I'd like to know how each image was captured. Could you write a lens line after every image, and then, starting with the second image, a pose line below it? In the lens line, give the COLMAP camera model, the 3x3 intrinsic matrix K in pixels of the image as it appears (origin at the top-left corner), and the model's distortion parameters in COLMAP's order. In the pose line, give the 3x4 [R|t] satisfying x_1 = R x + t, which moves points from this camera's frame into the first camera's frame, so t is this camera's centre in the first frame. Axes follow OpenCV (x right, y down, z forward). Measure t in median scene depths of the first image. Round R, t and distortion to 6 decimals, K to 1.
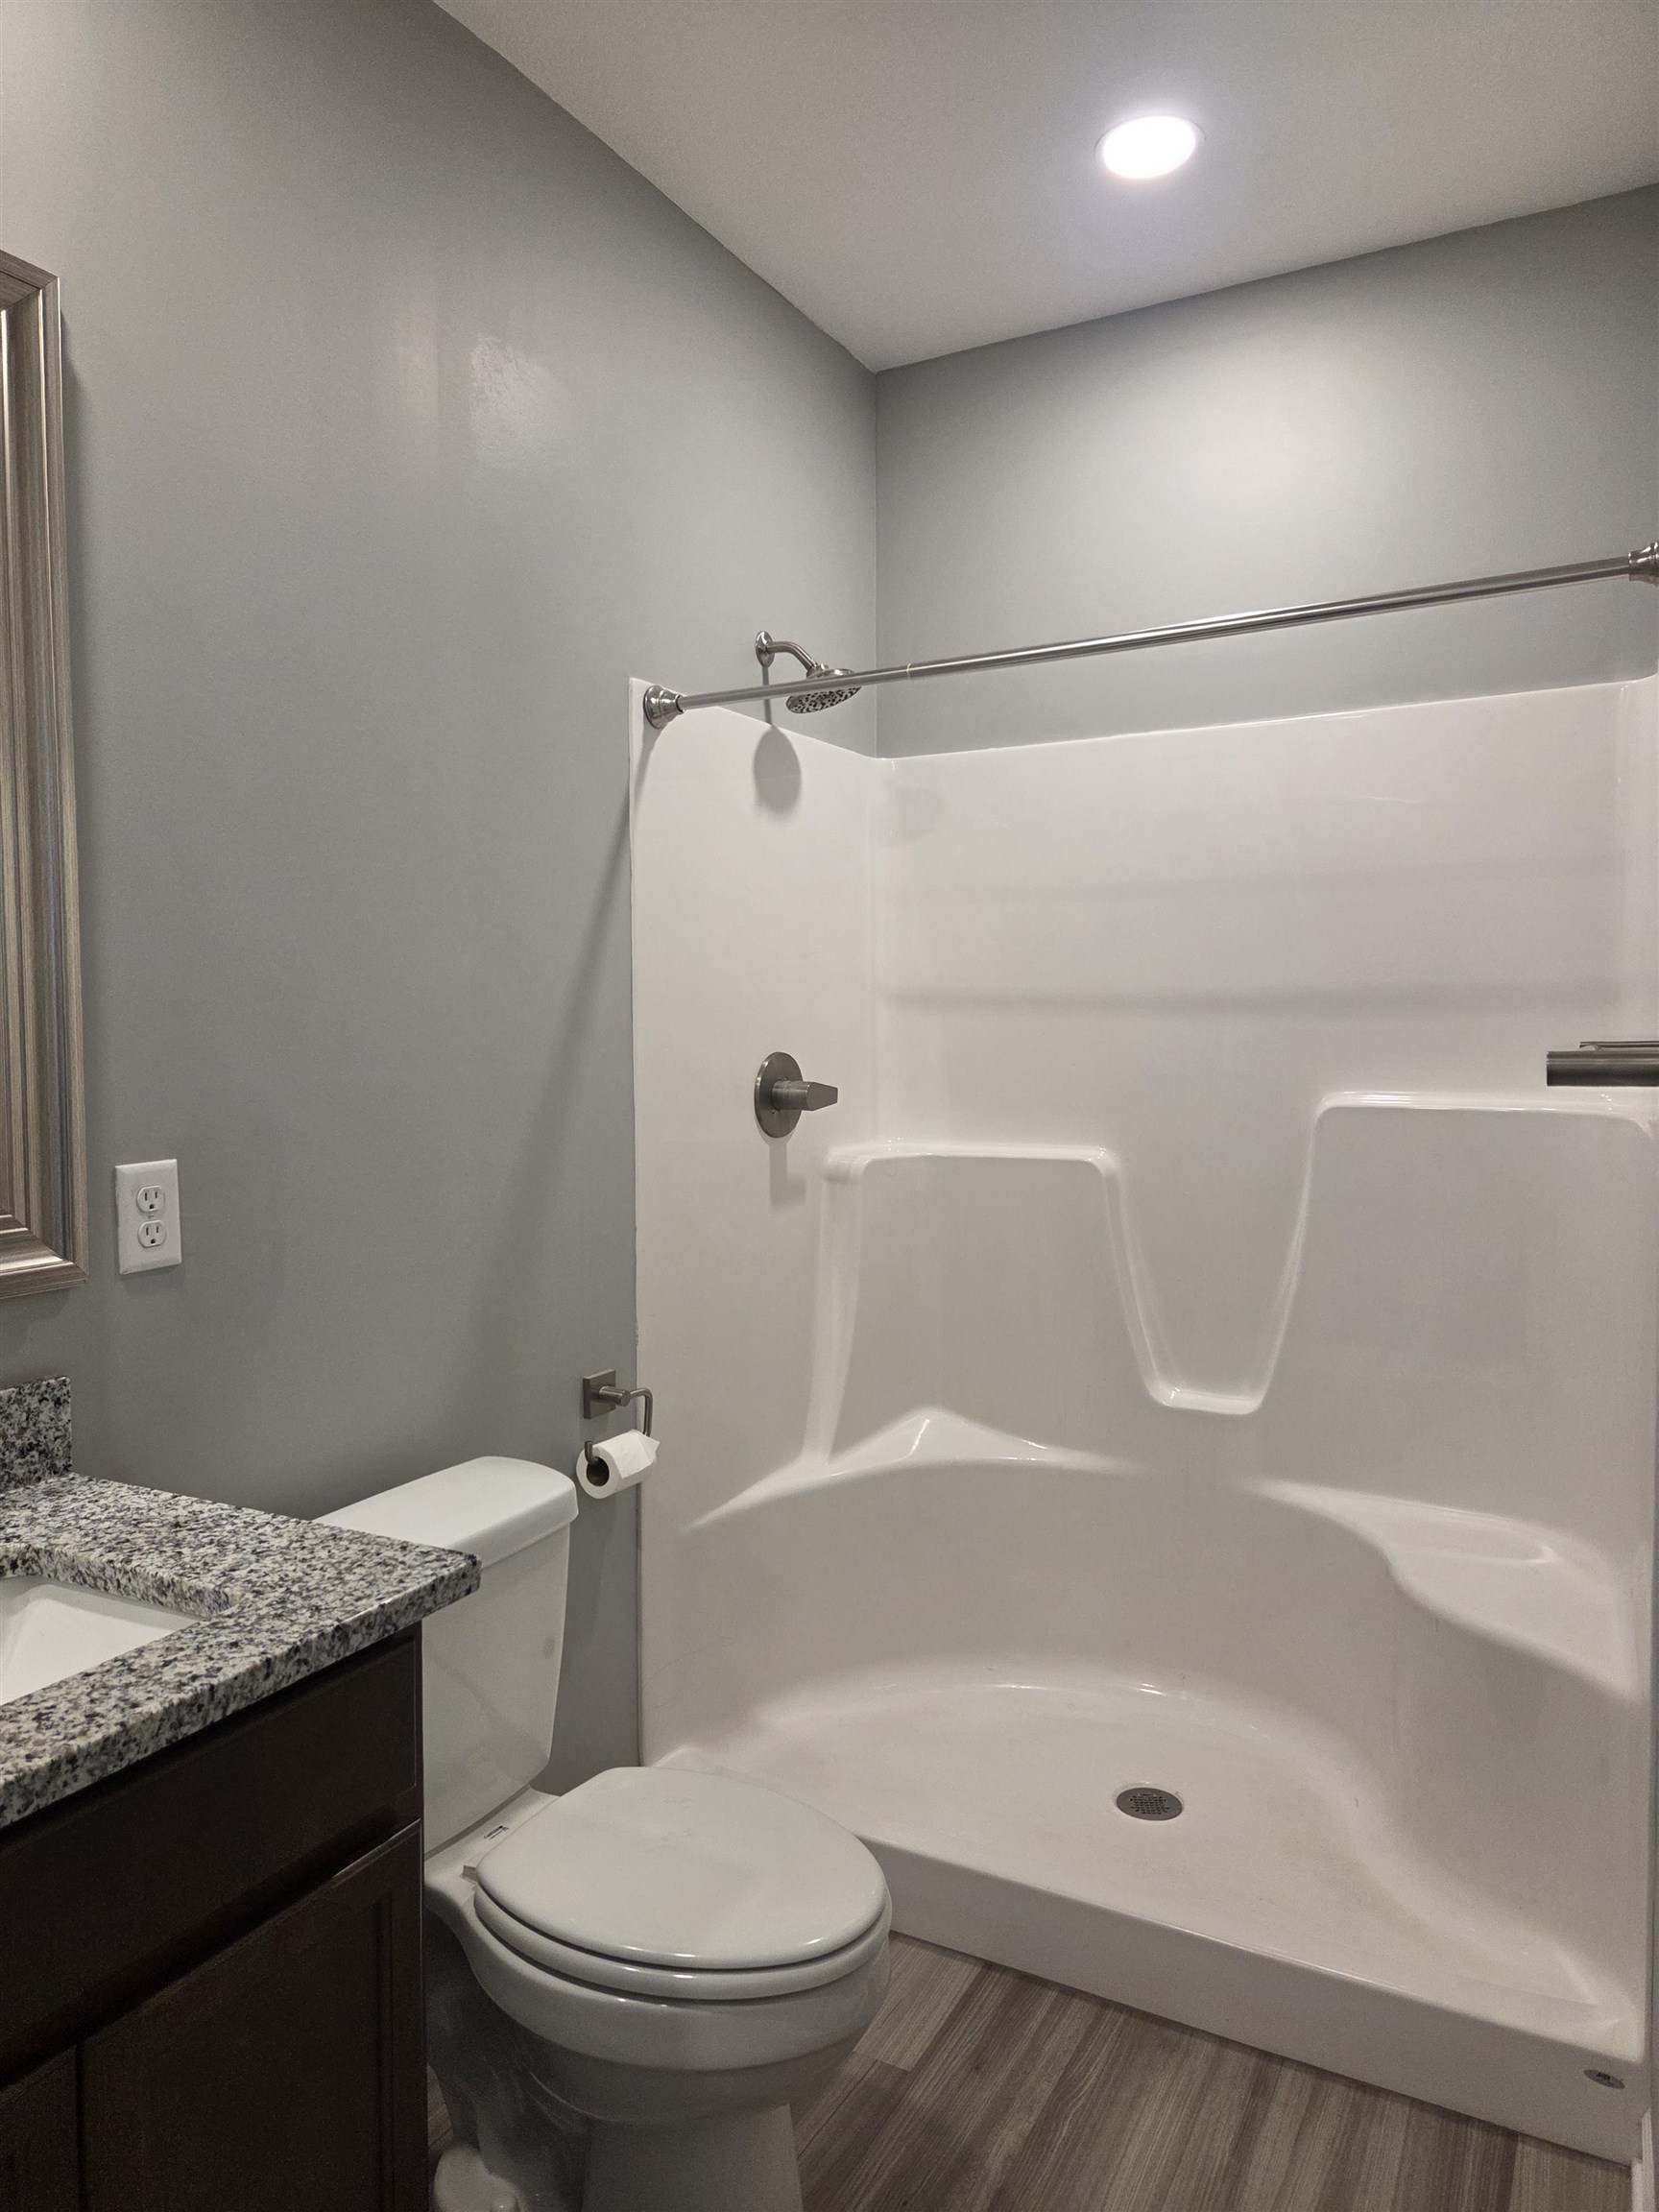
lens RADIAL K [[1476.8, 0, 841.0], [0, 1476.8, 1086.4], [0, 0, 1]] dist [0.072929, -0.052222]
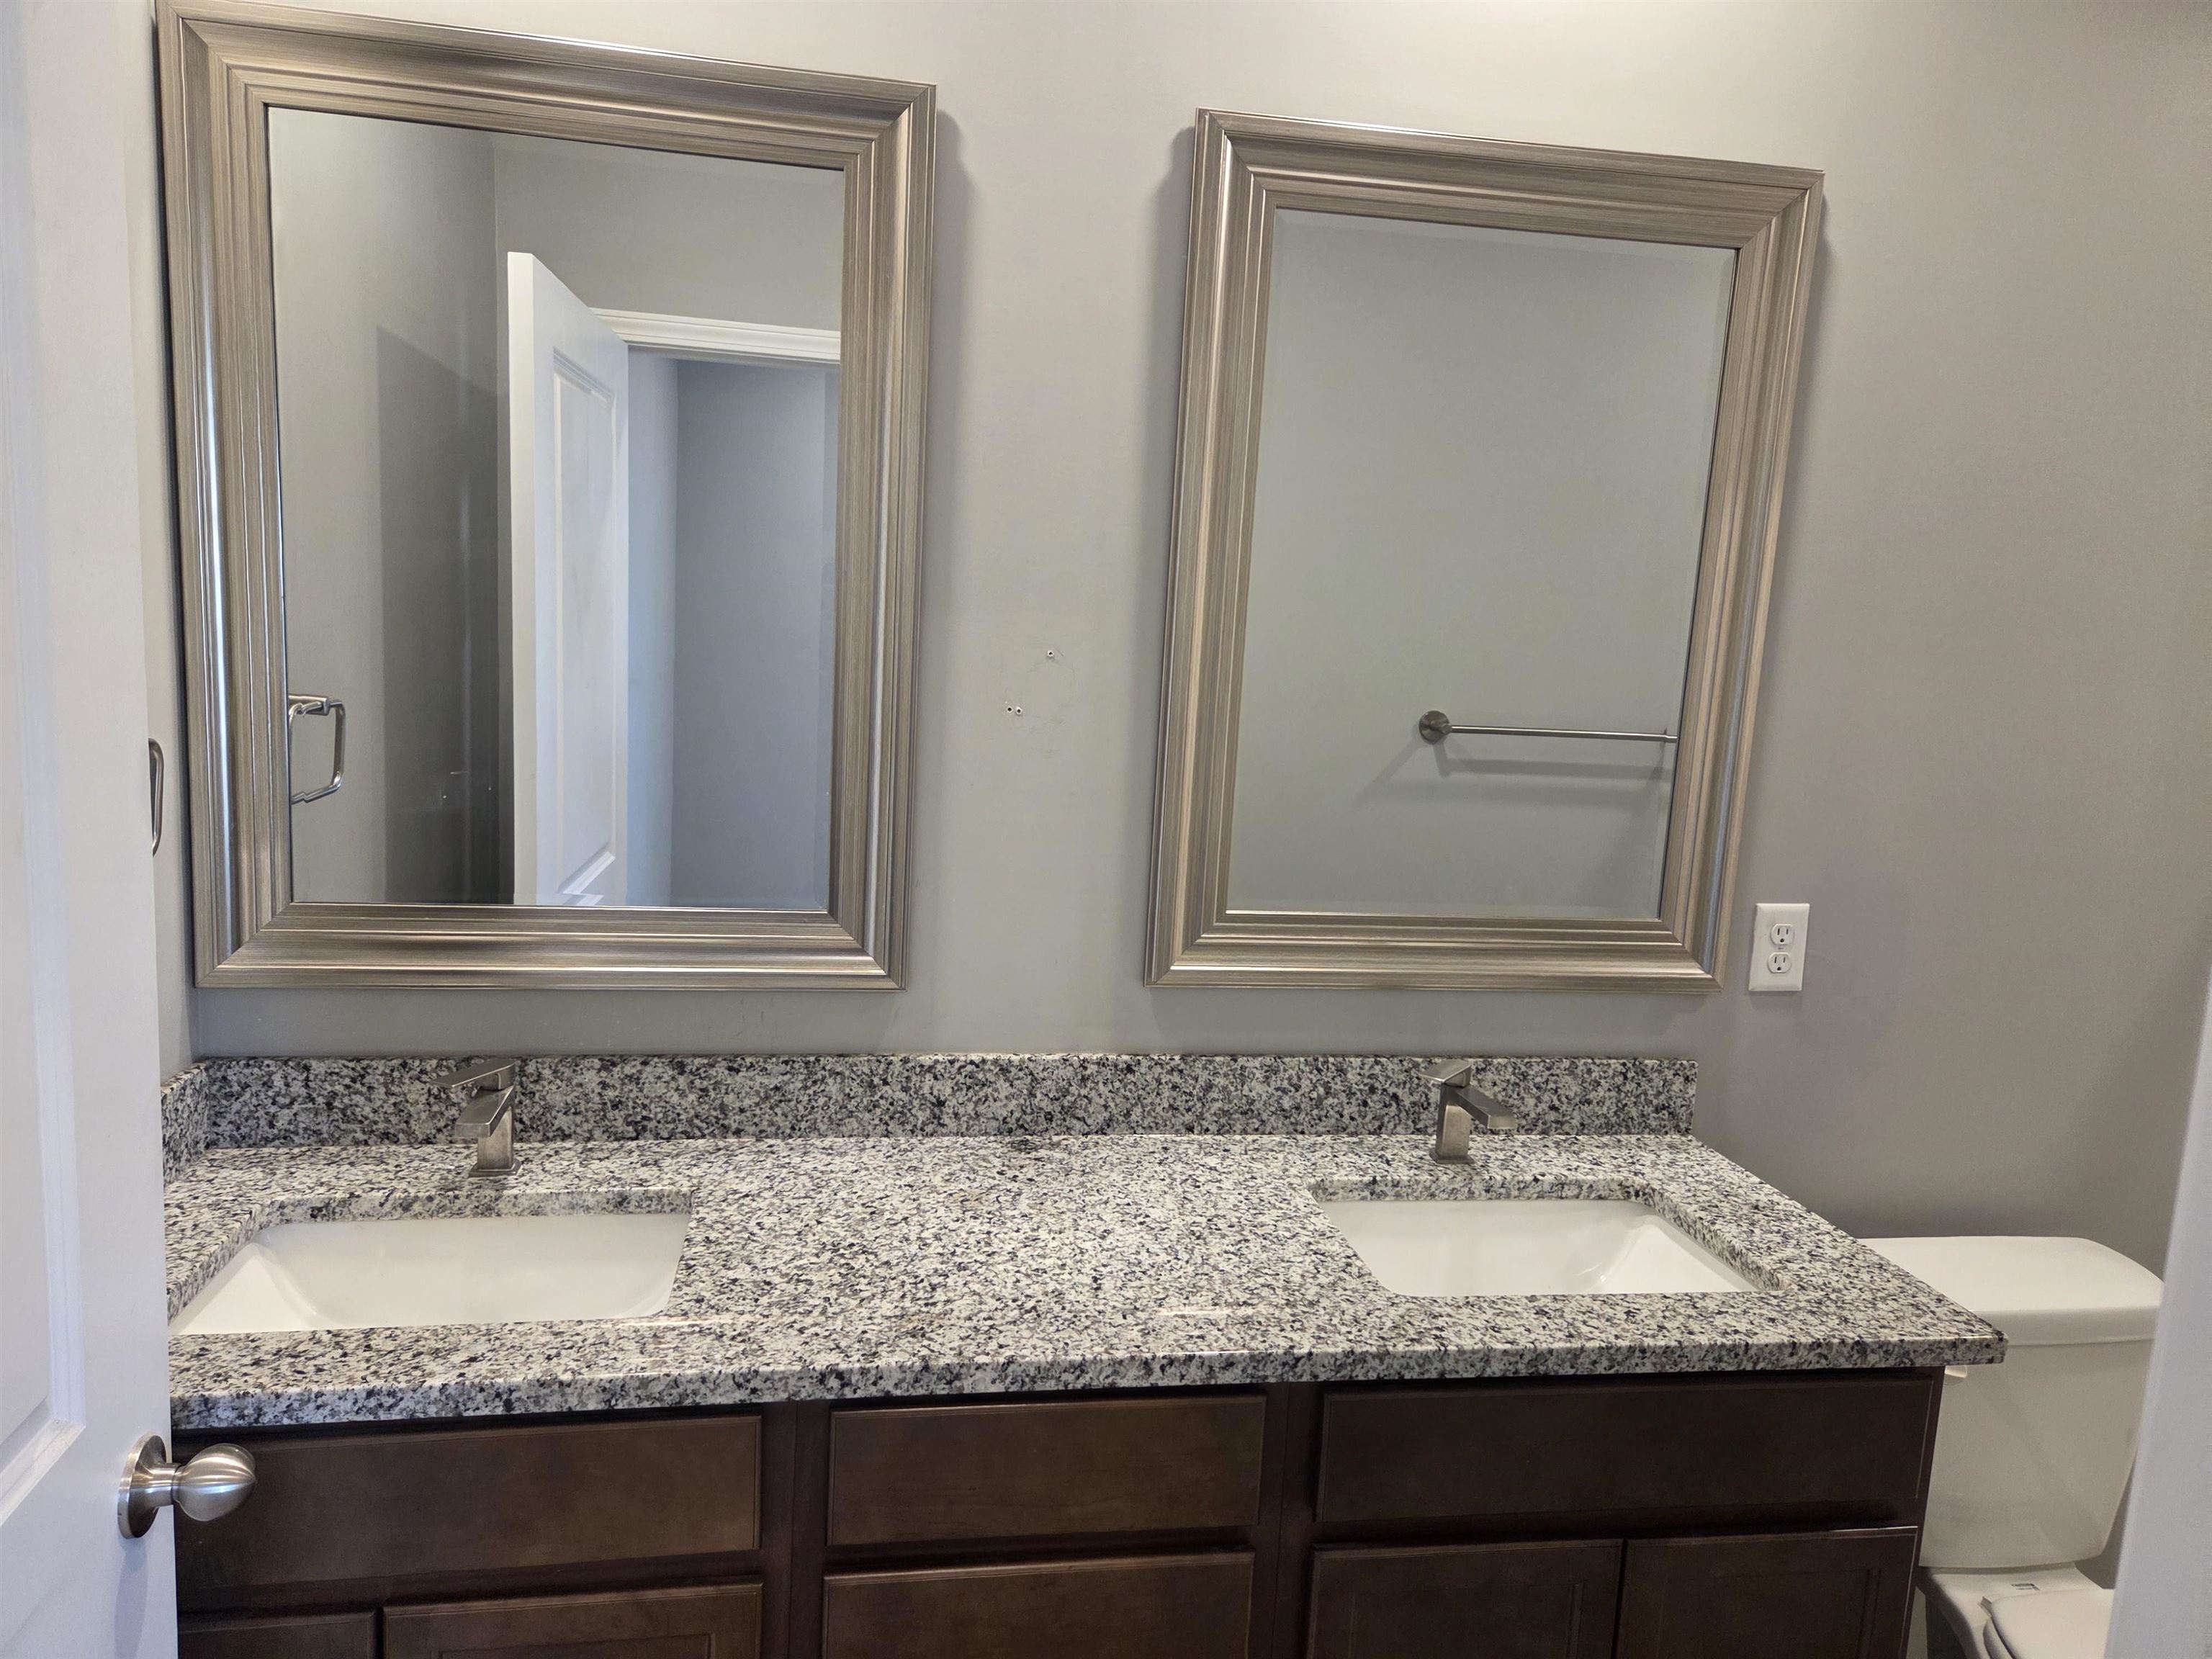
lens RADIAL K [[1476.8, 0, 1105.3], [0, 1476.8, 825.8], [0, 0, 1]] dist [0.072929, -0.052222]
pose [[0.613220, 0.147915, -0.775940, 0.159868], [-0.091387, 0.989000, 0.116307, -0.127761], [0.784608, -0.000411, 0.619992, -0.220894]]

▬▬▬

**WHAT YOU NEED TO DO**
Reproduce each of the lines above verbatim, leaving out the pictures.

**COMPLETED EXERCISE**
I'd like to know how each image was captured. Could you write a lens line after every image, and then, starting with the second image, a pose line below it? In the lens line, give the COLMAP camera model, the 3x3 intrinsic matrix K in pixels of the image as it appears (origin at the top-left corner), and the model's distortion parameters in COLMAP's order. In the pose line, give the 3x4 [R|t] satisfying x_1 = R x + t, which moves points from this camera's frame into the first camera's frame, so t is this camera's centre in the first frame. Axes follow OpenCV (x right, y down, z forward). Measure t in median scene depths of the first image. Round R, t and distortion to 6 decimals, K to 1.
lens RADIAL K [[1476.8, 0, 841.0], [0, 1476.8, 1086.4], [0, 0, 1]] dist [0.072929, -0.052222]
lens RADIAL K [[1476.8, 0, 1105.3], [0, 1476.8, 825.8], [0, 0, 1]] dist [0.072929, -0.052222]
pose [[0.613220, 0.147915, -0.775940, 0.159868], [-0.091387, 0.989000, 0.116307, -0.127761], [0.784608, -0.000411, 0.619992, -0.220894]]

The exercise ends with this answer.